Land Registration Bill [Lords] – in a Public Bill Committee at 11:30 am on 11 December 2001.
I beg to move amendment No. 10, in page 4, line 24, leave out ''must, before'' and insert ''has until''.
With this it will be convenient to take amendment No. 11, in page 4, line 24, after ''registration'', insert ''to''.
The Bill imposes a duty to register title to a registrable estate, but that duty seems somewhat toothless, because on the face of it, there appears to be no direct sanction. The Minister is studying his notes carefully as I speak, and I imagine that he has an answer to my point. I regard this as a probing amendment, but I hope that he will come up with such a sanction, because it is an extraordinary state of affairs if that duty is toothless.
The position is the same as at present. If a title that should be registered on the first registration is not registered, the transaction comes to nothing and the buyer who fails to register does not get the title to the property that he would expect to have. The amendments suggest rewording that is consistent with a reasonable approach of encouraging people to undertake the duty, rather than waving a non-existent sword. In practice, if a buyer applies for first registration out of time, the registrar makes an order permitting registration as a matter of course. I am informed that the Law Society, with all its experienced conveyancers on its specialist committee, cannot recall any case in which that has ever caused a difficulty.

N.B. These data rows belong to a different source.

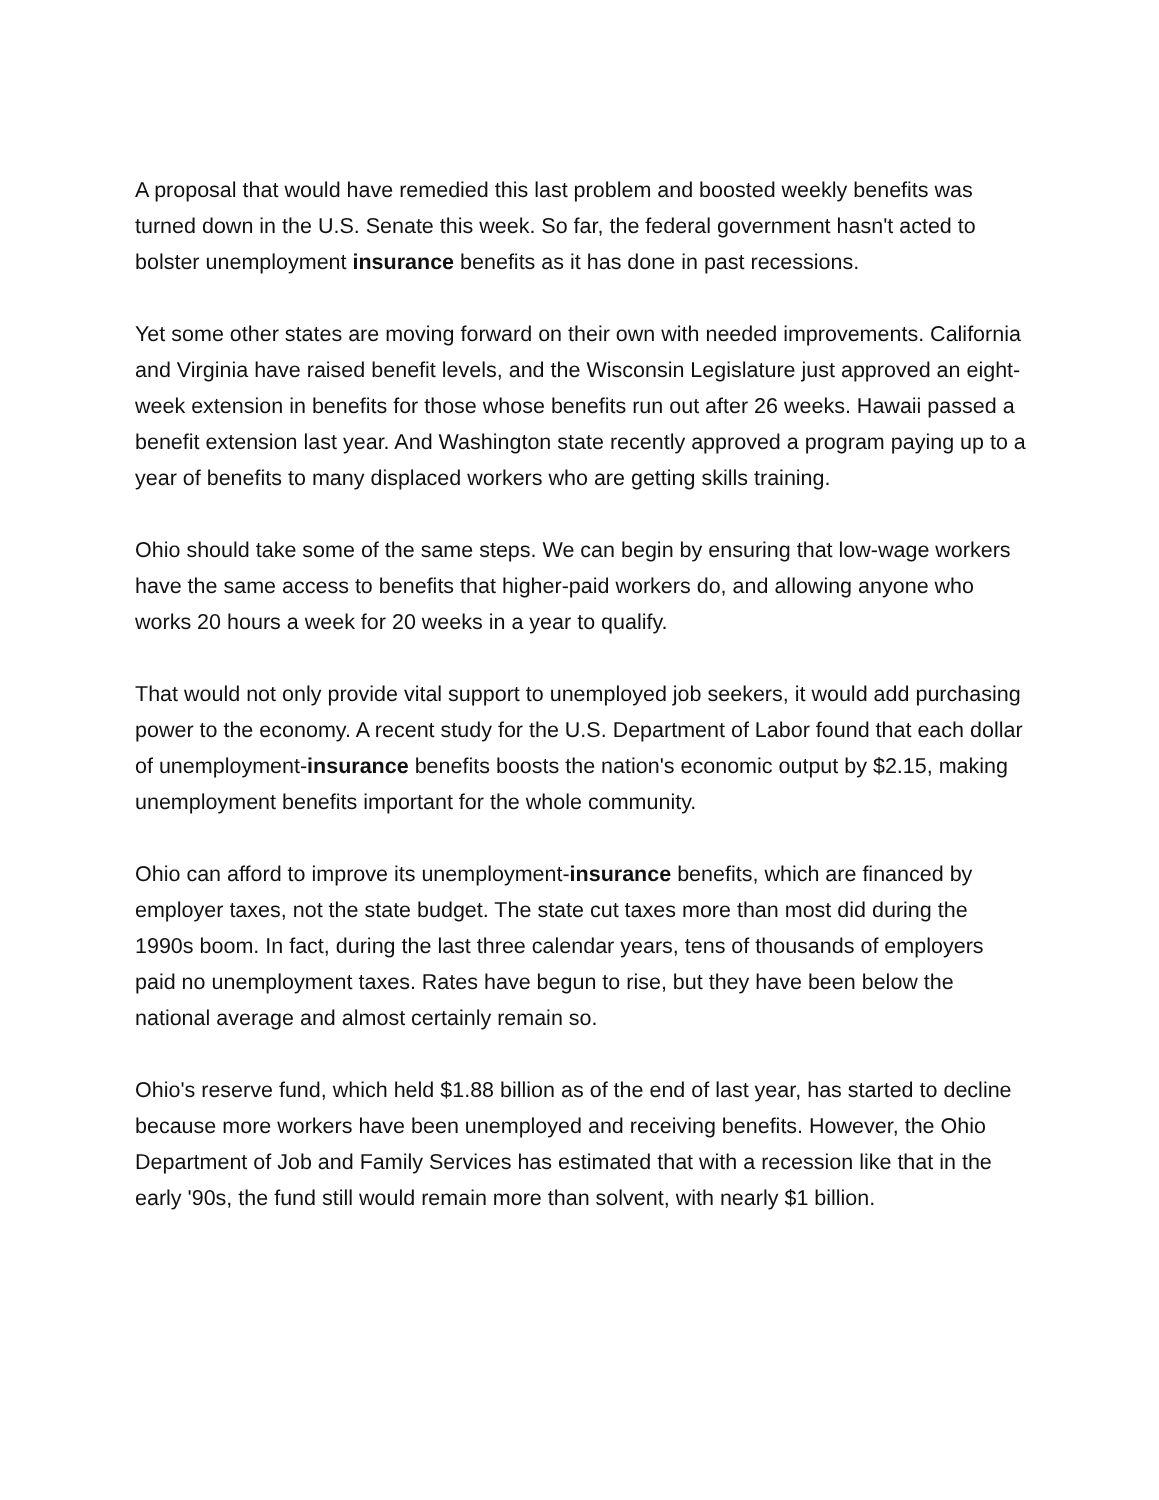A proposal that would have remedied this last problem and boosted weekly benefits was turned down in the U.S. Senate this week. So far, the federal government hasn't acted to bolster unemployment insurance benefits as it has done in past recessions.
Yet some other states are moving forward on their own with needed improvements. California and Virginia have raised benefit levels, and the Wisconsin Legislature just approved an eight-week extension in benefits for those whose benefits run out after 26 weeks. Hawaii passed a benefit extension last year. And Washington state recently approved a program paying up to a year of benefits to many displaced workers who are getting skills training.
Ohio should take some of the same steps. We can begin by ensuring that low-wage workers have the same access to benefits that higher-paid workers do, and allowing anyone who works 20 hours a week for 20 weeks in a year to qualify.
That would not only provide vital support to unemployed job seekers, it would add purchasing power to the economy. A recent study for the U.S. Department of Labor found that each dollar of unemployment-insurance benefits boosts the nation's economic output by $2.15, making unemployment benefits important for the whole community.
Ohio can afford to improve its unemployment-insurance benefits, which are financed by employer taxes, not the state budget. The state cut taxes more than most did during the 1990s boom. In fact, during the last three calendar years, tens of thousands of employers paid no unemployment taxes. Rates have begun to rise, but they have been below the national average and almost certainly remain so.
Ohio's reserve fund, which held $1.88 billion as of the end of last year, has started to decline because more workers have been unemployed and receiving benefits. However, the Ohio Department of Job and Family Services has estimated that with a recession like that in the early '90s, the fund still would remain more than solvent, with nearly $1 billion.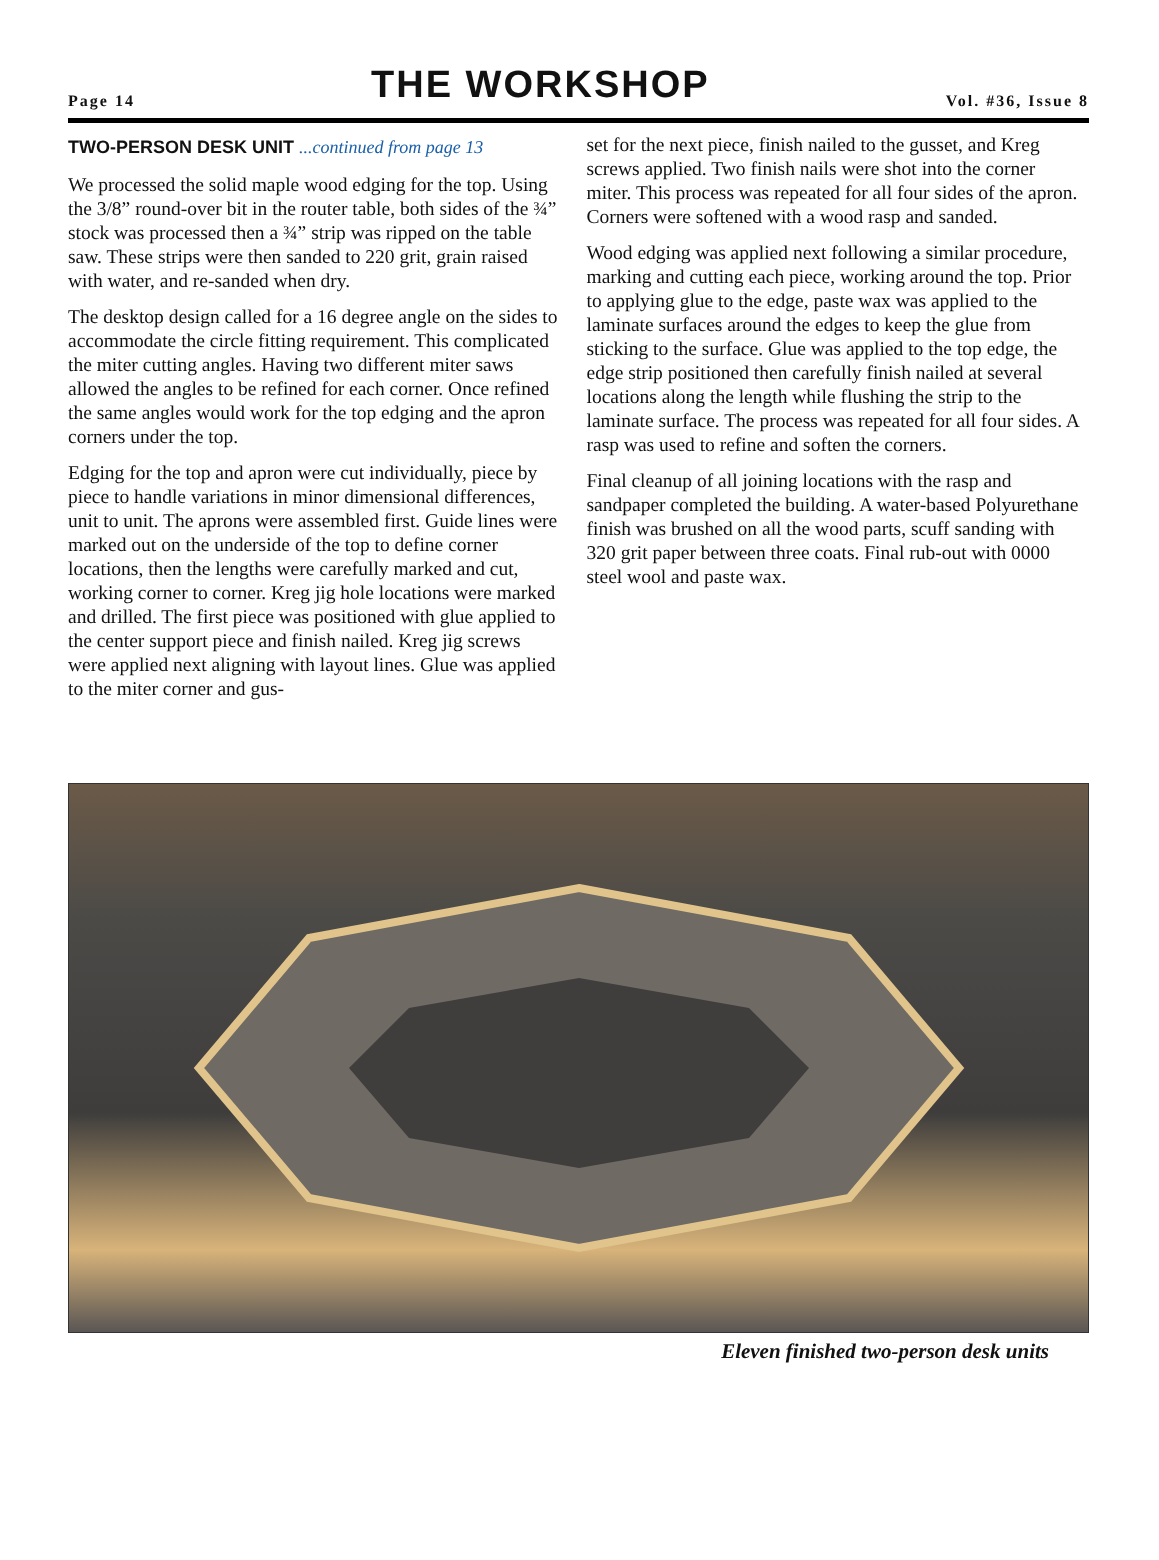Page 14
THE WORKSHOP
Vol. #36, Issue 8
TWO-PERSON DESK UNIT ...continued from page 13
We processed the solid maple wood edging for the top. Using the 3/8” round-over bit in the router table, both sides of the ¾” stock was processed then a ¾” strip was ripped on the table saw. These strips were then sanded to 220 grit, grain raised with water, and re-sanded when dry.
The desktop design called for a 16 degree angle on the sides to accommodate the circle fitting requirement. This complicated the miter cutting angles. Having two different miter saws allowed the angles to be refined for each corner. Once refined the same angles would work for the top edging and the apron corners under the top.
Edging for the top and apron were cut individually, piece by piece to handle variations in minor dimensional differences, unit to unit. The aprons were assembled first. Guide lines were marked out on the underside of the top to define corner locations, then the lengths were carefully marked and cut, working corner to corner. Kreg jig hole locations were marked and drilled. The first piece was positioned with glue applied to the center support piece and finish nailed. Kreg jig screws were applied next aligning with layout lines. Glue was applied to the miter corner and gus-
set for the next piece, finish nailed to the gusset, and Kreg screws applied. Two finish nails were shot into the corner miter. This process was repeated for all four sides of the apron. Corners were softened with a wood rasp and sanded.
Wood edging was applied next following a similar procedure, marking and cutting each piece, working around the top. Prior to applying glue to the edge, paste wax was applied to the laminate surfaces around the edges to keep the glue from sticking to the surface. Glue was applied to the top edge, the edge strip positioned then carefully finish nailed at several locations along the length while flushing the strip to the laminate surface. The process was repeated for all four sides. A rasp was used to refine and soften the corners.
Final cleanup of all joining locations with the rasp and sandpaper completed the building. A water-based Polyurethane finish was brushed on all the wood parts, scuff sanding with 320 grit paper between three coats. Final rub-out with 0000 steel wool and paste wax.
Eleven finished two-person desk units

As the hon. Gentleman has said, these are essentially drafting amendments and are apparently intended to make clause 6 more accurately reflect the nature of the obligation to apply for first registration. As a matter of drafting, I am unsure whether having until a specified time to do something is different from having to do something before such-and-such a time, which means that the amendment would not achieve its aim.
More importantly, accepting the amendment, which would change the wording established in the Land Registration Act 1997, would send the wrong signals about the Government's commitment to registration and could cause confusion. There should be no doubt about the fact that the Government want more land on the register. Since 1925, the effect of failure to register appears to have been sufficient encouragement to bring about registration. We want more land on the register, and the Bill is designed to bring that about. I see no need for the amendment and I hope that the hon. Gentleman will feel able to withdraw it.